Prodigue toujours ta beauté sans compter ni parler. Tu te tais. Elle dit à ta place: je suis, puis en multiples sens retombe, tombe enfin sur chacun. Rainer Maria Rilke
La porte du placard grince. Quelque chose surgi de très loin pince la plus grave corde de la guitare qui dormait en moi. Le son sombre suivi de quelques accords plus lumineux rassemble assez de force pour formuler en moi l’encolure de l’Andalou-Cartujano. Sa souplesse, la rondeur de ses allures nobles gagnent mon coeur en le soulevant. Le galop me révèle une force docile que je soupçonnais avoir totalement disparue de mon coeur. Un reflet argenté et pommelé se diffuse et propage partout autour de moi une forme majestueuse d’apaisement. Une oreille attentive, un oeil enjoué attendent que je les accorde à ma joie. Un jeu qui va chatouillant ma voix.
La guitare poursuit et effeuille les sentiments oubliés. Elle transforme la nostalgie en quelques coups de pieds puissants, le sol n’est plus qu’un nuage nébuleux exaltant dans son souffle une poussière d’or.
Je n’ose plus même effleurer la porte de peur que partent bien loin de moi à nouveau la guitare et ses cordes vocales veloutées capables d’évoquer au delà de la tristesse, une noblesse qui se sait sur le point de disparaître. Quand la chanson sera finie, elle sera morte et pour renaître, je ne sais pas vraiment ce qu’elle attendra.
Jouer à l’infini avec le grincement d’une porte de placard agace ceux qui vivent autour de moi.

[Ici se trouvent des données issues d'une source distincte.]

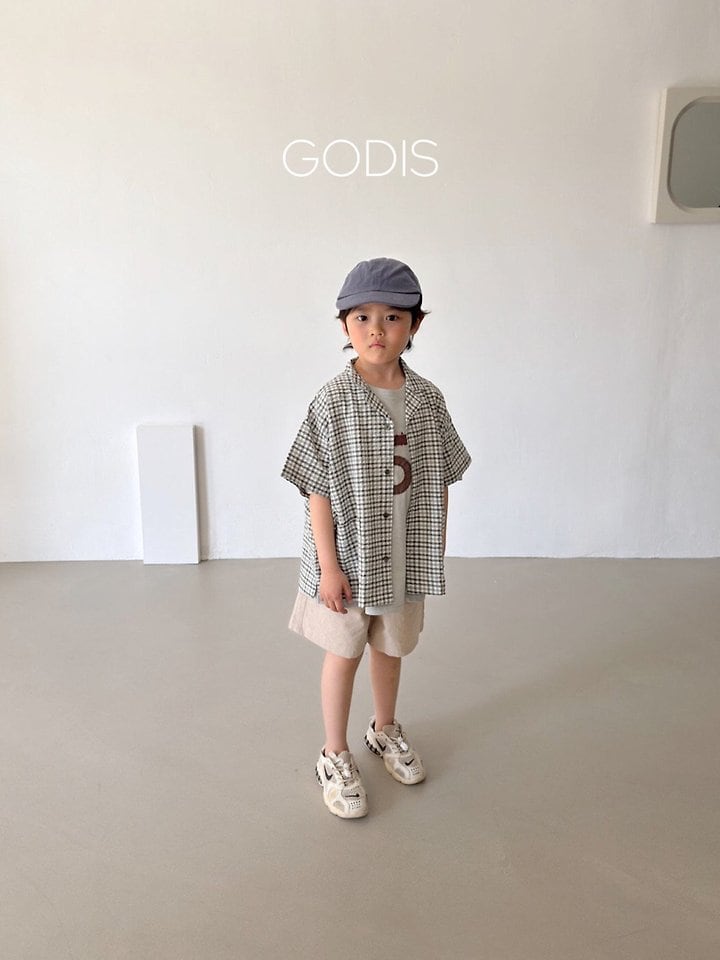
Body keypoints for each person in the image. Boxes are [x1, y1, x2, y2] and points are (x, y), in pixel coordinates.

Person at [282, 257, 471, 819]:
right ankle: (334, 753)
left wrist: (434, 545)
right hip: (347, 558)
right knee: (343, 652)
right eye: (362, 317)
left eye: (392, 317)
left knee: (391, 648)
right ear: (344, 324)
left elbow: (441, 474)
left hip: (404, 555)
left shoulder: (428, 400)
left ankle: (384, 728)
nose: (376, 330)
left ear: (414, 325)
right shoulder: (331, 401)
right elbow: (316, 487)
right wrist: (328, 565)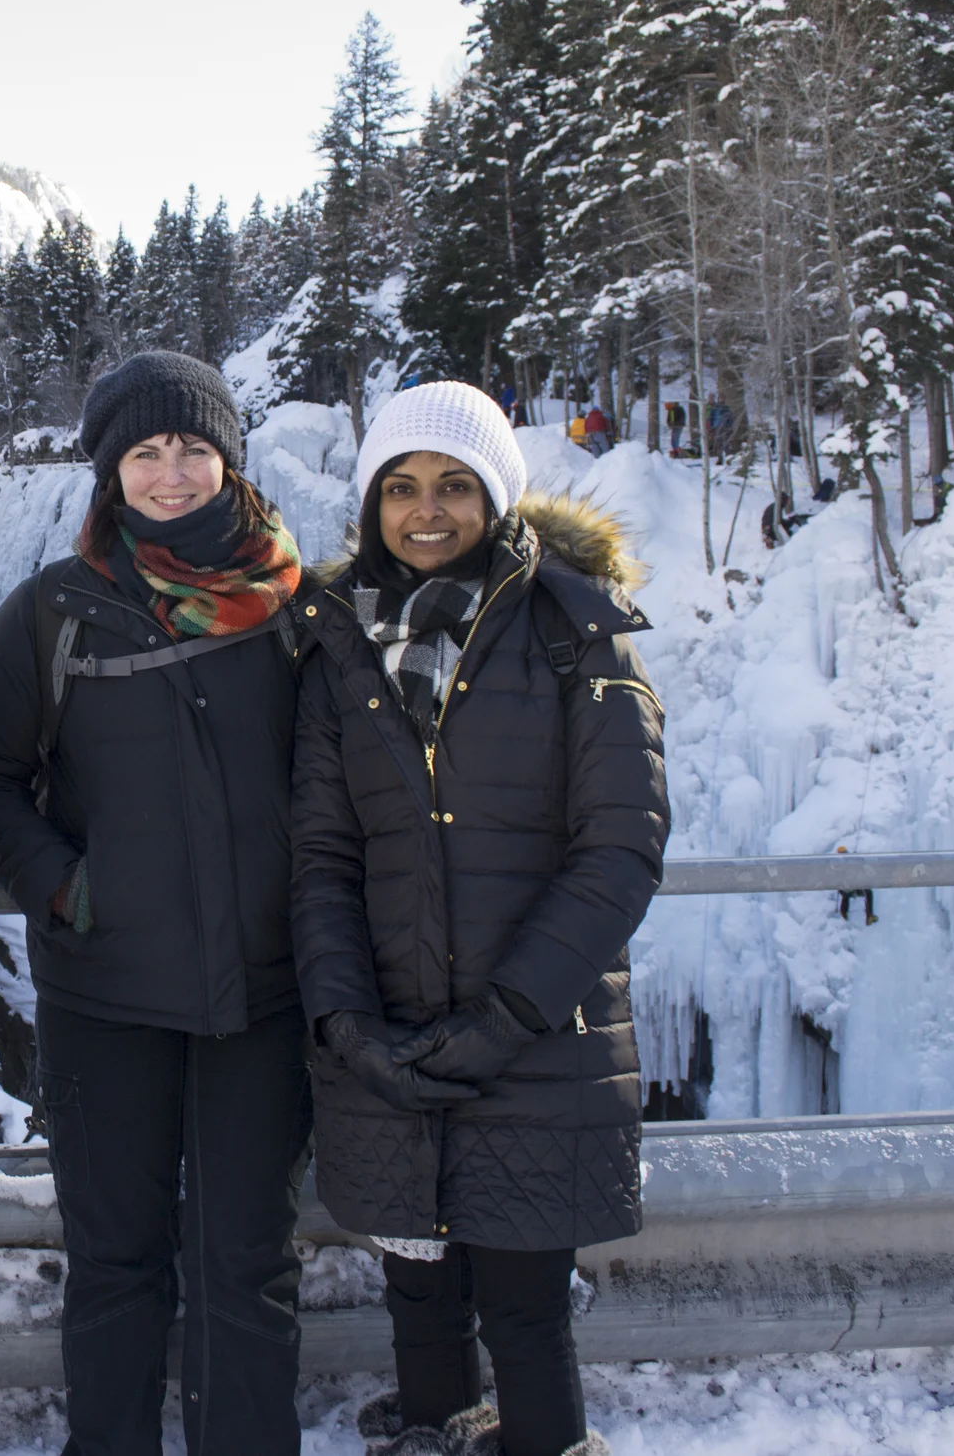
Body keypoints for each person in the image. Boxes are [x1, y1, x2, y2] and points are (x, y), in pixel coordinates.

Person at [288, 381, 668, 1456]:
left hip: (535, 1038)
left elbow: (621, 845)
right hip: (389, 1034)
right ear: (369, 503)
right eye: (399, 485)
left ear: (496, 496)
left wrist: (509, 1013)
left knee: (525, 1307)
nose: (425, 508)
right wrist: (345, 1018)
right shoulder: (335, 642)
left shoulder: (574, 629)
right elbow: (319, 852)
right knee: (417, 1295)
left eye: (454, 484)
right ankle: (429, 1434)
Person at [0, 351, 311, 1456]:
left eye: (192, 449)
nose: (171, 474)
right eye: (146, 453)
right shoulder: (53, 612)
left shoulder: (303, 610)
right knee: (113, 1258)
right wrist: (65, 886)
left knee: (247, 1260)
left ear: (229, 461)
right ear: (111, 471)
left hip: (263, 989)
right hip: (105, 987)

Ils n’entendent pas la guitare, ils ne voient aucun cheval et ne reconnaissent pas dans les parfums qui s’évaporent de l’Andalousie. Ils n’entendent peut-être déjà que ce qu’ils veulent entendre: la plainte insupportable d’un tombeau. L’approche irrévocable d’une maladie qui brise les os, ronge la mémoire, altère les espoirs.